Watch out! There’s a bug somewhere that causes PlusToo to crash or the mouse to stop working (not sure which) if you move the mouse around too much or too fast. I’m still not sure what the cause is, but I wrote about it more in a previous post.

Along the bottom of the screen you’ll see some debug information, shown in green text. From left to right, these are:

• A – the current value on the address bus
• D1 – the incoming value from the data bus
• D0 – the outgoing value from the data bus
• (not labeled) – the current interrupt level
• AA – the previous value of the address bus
• B – the breakpoint address

You can set the breakpoint address using the DE1 switches.
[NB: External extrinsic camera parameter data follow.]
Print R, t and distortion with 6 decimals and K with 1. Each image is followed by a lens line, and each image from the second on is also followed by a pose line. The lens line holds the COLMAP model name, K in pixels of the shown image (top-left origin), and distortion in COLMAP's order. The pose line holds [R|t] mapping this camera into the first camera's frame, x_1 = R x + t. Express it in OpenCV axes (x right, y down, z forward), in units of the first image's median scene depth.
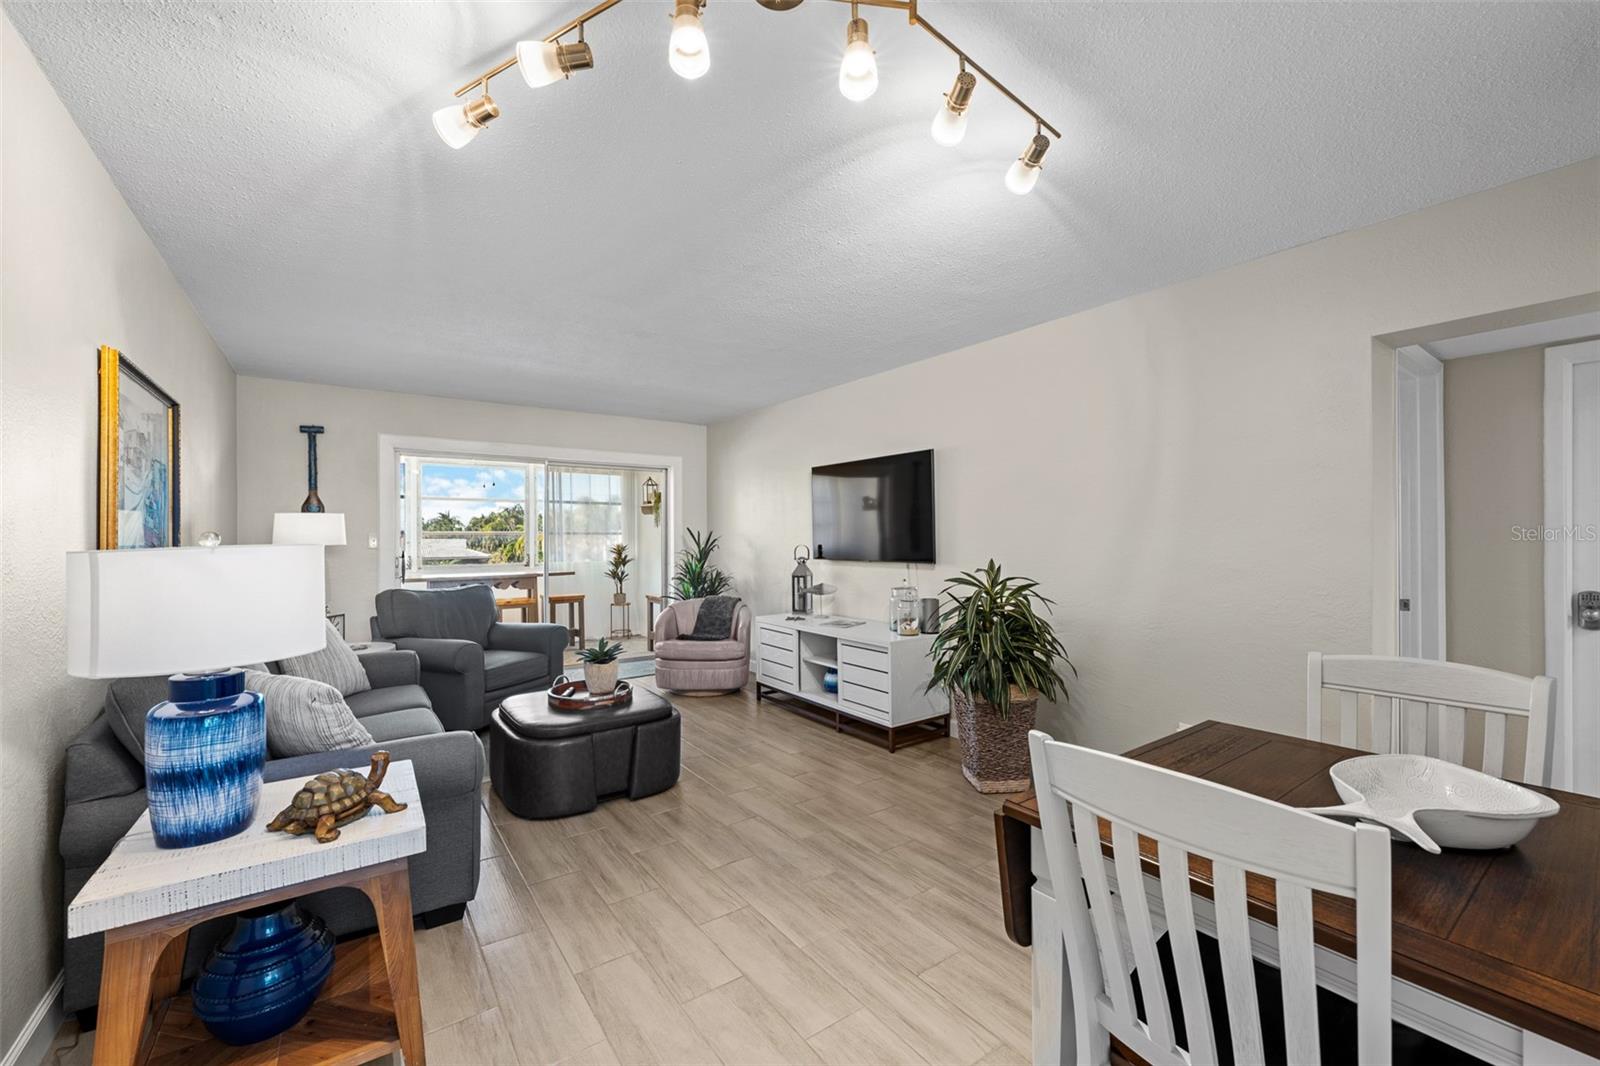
lens RADIAL K [[635.7, 0, 800.0], [0, 635.7, 533.0], [0, 0, 1]] dist [-0.000826, -0.000171]
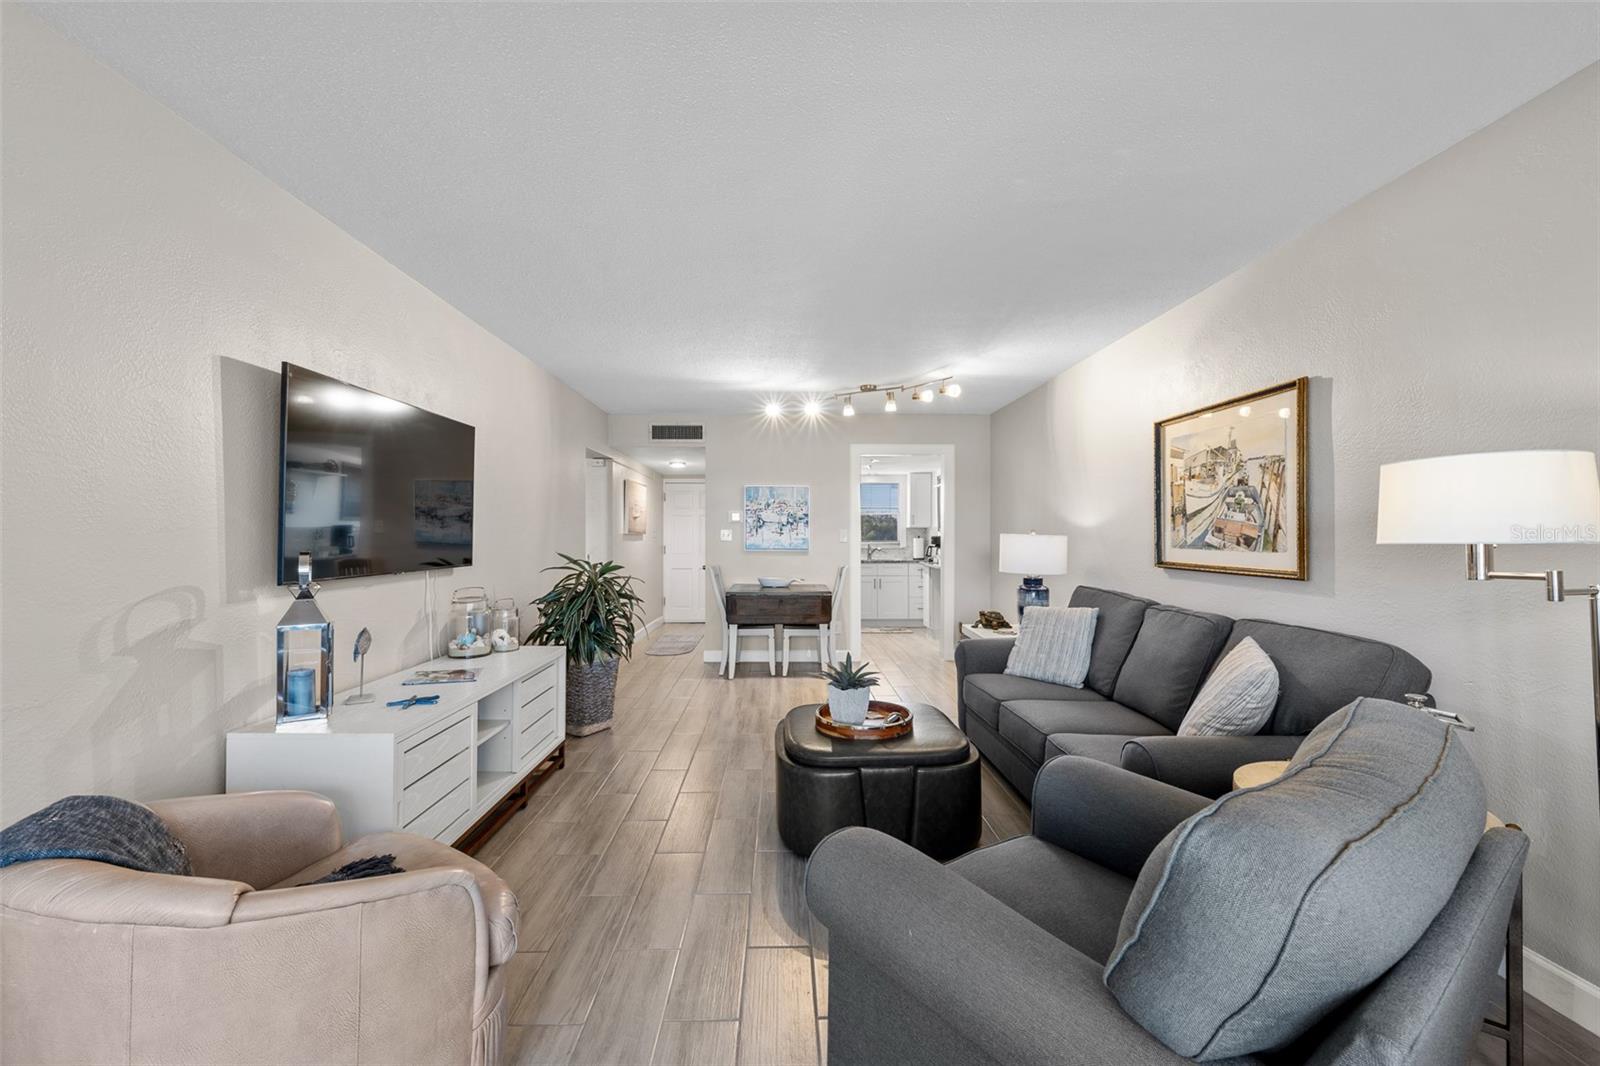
lens RADIAL K [[635.7, 0, 800.0], [0, 635.7, 533.0], [0, 0, 1]] dist [-0.000826, -0.000171]
pose [[-0.825696, 0.006250, 0.564080, -0.595030], [0.000824, 0.999951, -0.009873, 0.014213], [-0.564114, -0.007688, -0.825661, 1.414793]]
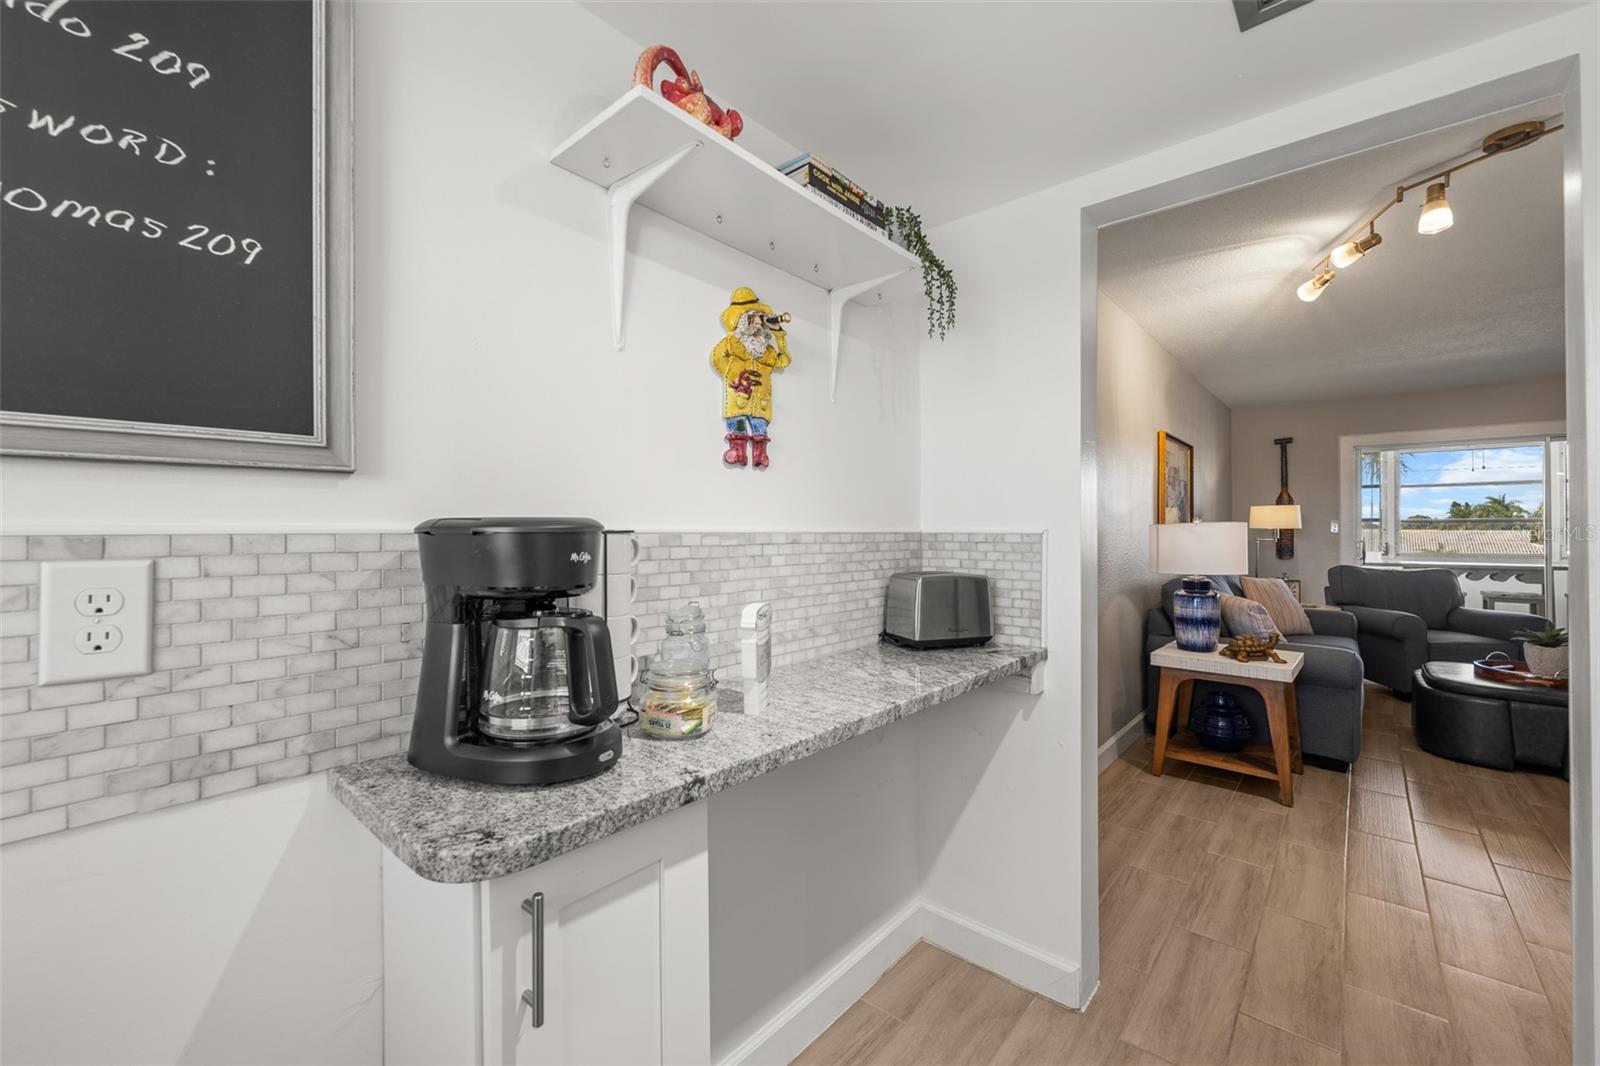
lens RADIAL K [[640.9, 0, 797.9], [0, 640.9, 524.0], [0, 0, 1]] dist [-0.001503, 0.000409]
pose [[0.222968, -0.002523, -0.974823, 0.336424], [0.002986, 0.999994, -0.001905, 0.007931], [0.974821, -0.002486, 0.222974, -0.307434]]
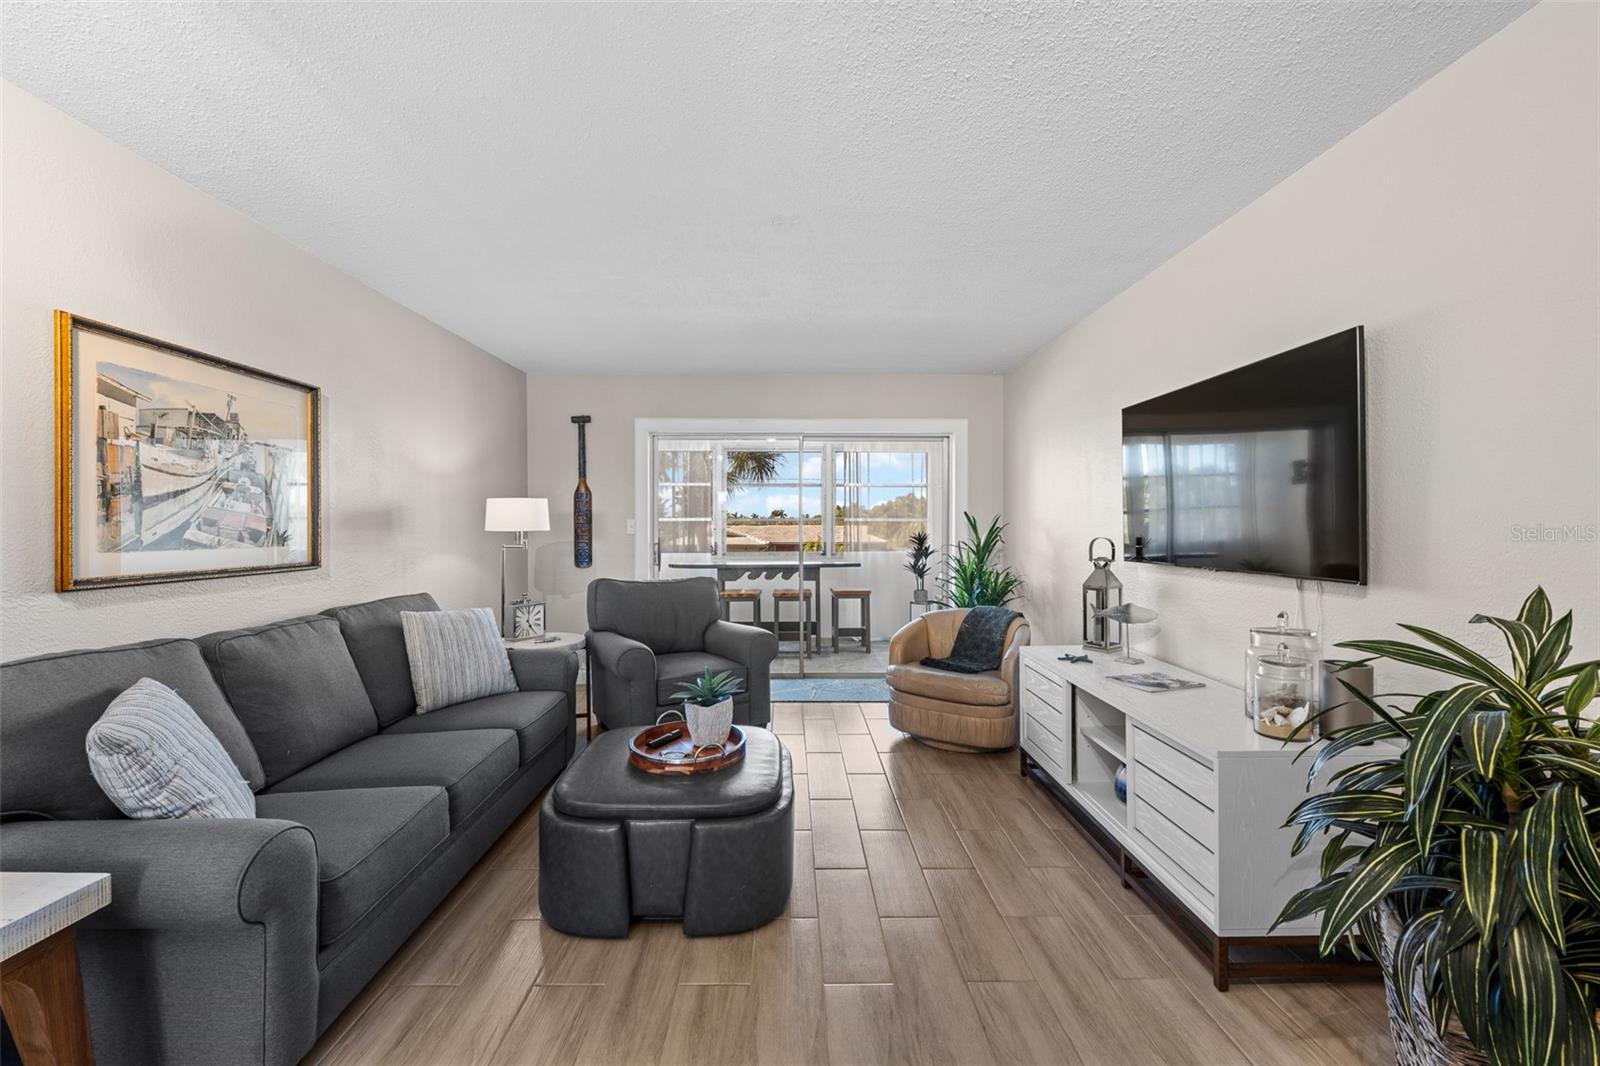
lens RADIAL K [[635.7, 0, 800.0], [0, 635.7, 533.0], [0, 0, 1]] dist [-0.000826, -0.000171]
pose [[0.819369, 0.010450, -0.573171, 0.141263], [0.000725, 0.999814, 0.019265, 0.003056], [0.573266, -0.016200, 0.819209, 0.406397]]
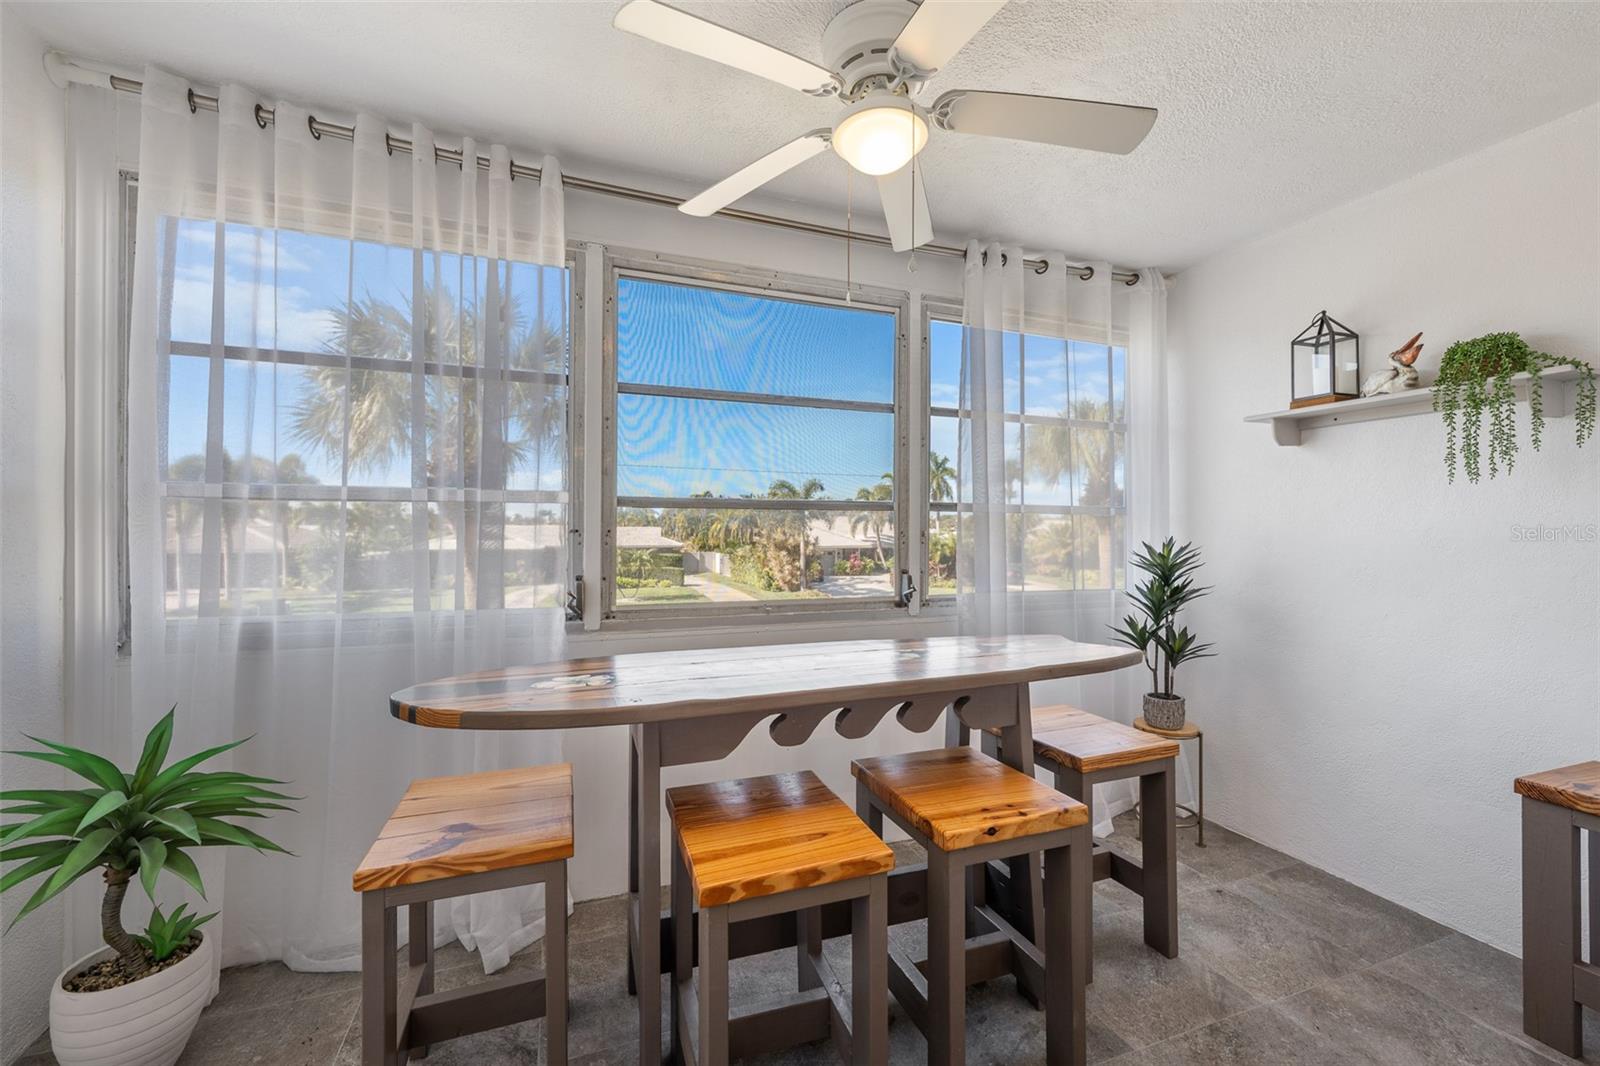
lens RADIAL K [[640.9, 0, 797.9], [0, 640.9, 524.0], [0, 0, 1]] dist [-0.001503, 0.000409]
pose [[0.964202, 0.008053, -0.265045, -0.734743], [-0.007946, 0.999967, 0.001479, 0.018216], [0.265048, 0.000680, 0.964235, 1.246710]]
When the current address equals the breakpoint address, Plus Too will halt.

The hardware can be controlled using the four push-button switches on the DE1 board, which are labeled Key0 through Key3, as well as the 10 slide switches labeled SW0 through SW9.

• Key2 inserts a blank disk into the external drive. Useful for debugging only.
• Key1 inserts the System 6.0.8 disk into the internal drive.
• Key0+Key1 together perform a reset.
• SW0 selects between free-running (switch down) and single-step mode (switch up).
• When in single-step mode:
  • Key0 performs a step
  • Key1, Key2, and Key3 load the low, middle, and high bytes of the breakpoint address from switches SW9-SW2.

Making Floppy Disk Images

The Disk608-800.bin file is not a standard floppy disk image file such as you would use with a Mac emulator like Mini vMac or Basilisk II. It’s an encoded file containing data exactly as it would appear on a real floppy disk, complete with sector markers, checksums, and inter-sector timing gaps.

If you want to take an 800K floppy image from your favorite emulator and use it with Plus Too, you’ll need to encode it using my Floppy Encoder utility. It takes a normal floppy image file as input, which usually has a .dsk filename extension, and generates an encoded image file with a .bin extension. The resulting .bin file can then be substituted in step 8 of the setup instructions to run Plus Too with the new floppy image.

Extending Plus Too

The Verilog source files are included in the file archive, for anyone who wants to try taking the project further. The biggest thing it needs now is for someone to set up proper timing constraints. I played around with it a bit, but I didn’t really understand the constraint editor and was eager to move on. PlusToo mostly works without specifying any constraints, but sometimes it will randomly fail to boot up, or exhibit bizarre video bugs. I’ve found that changing the number of signals and sample depth of the Signal Tap logic analyzer setup can fairly predictably make such problems appear and disappear.

The constraints should be:

• External 50 MHz clock
• Internal 32.5 MHz clock synthesized with a PLL. This is the video clock, called clk32 in the Verilog source.
• Internal 8.125 MHz clock named clk8, derived from clk32 with a clock divider. (I couldn’t make this work with a PLL)
• Flash ROM has an address-to-data delay of 70ns. The total delay from clk8 to when all the Flash control and address lines are stable, plus 70 ns, plus whatever the setup time is for the FPGA registers that will receive the Flash data (how do you determine this?), must be less than the clock period of 123ns.
• Similarly for the SRAM, except I believe its address-to-data delay is 10ns (check datasheet). The SRAM should also have additional constraints for write timing.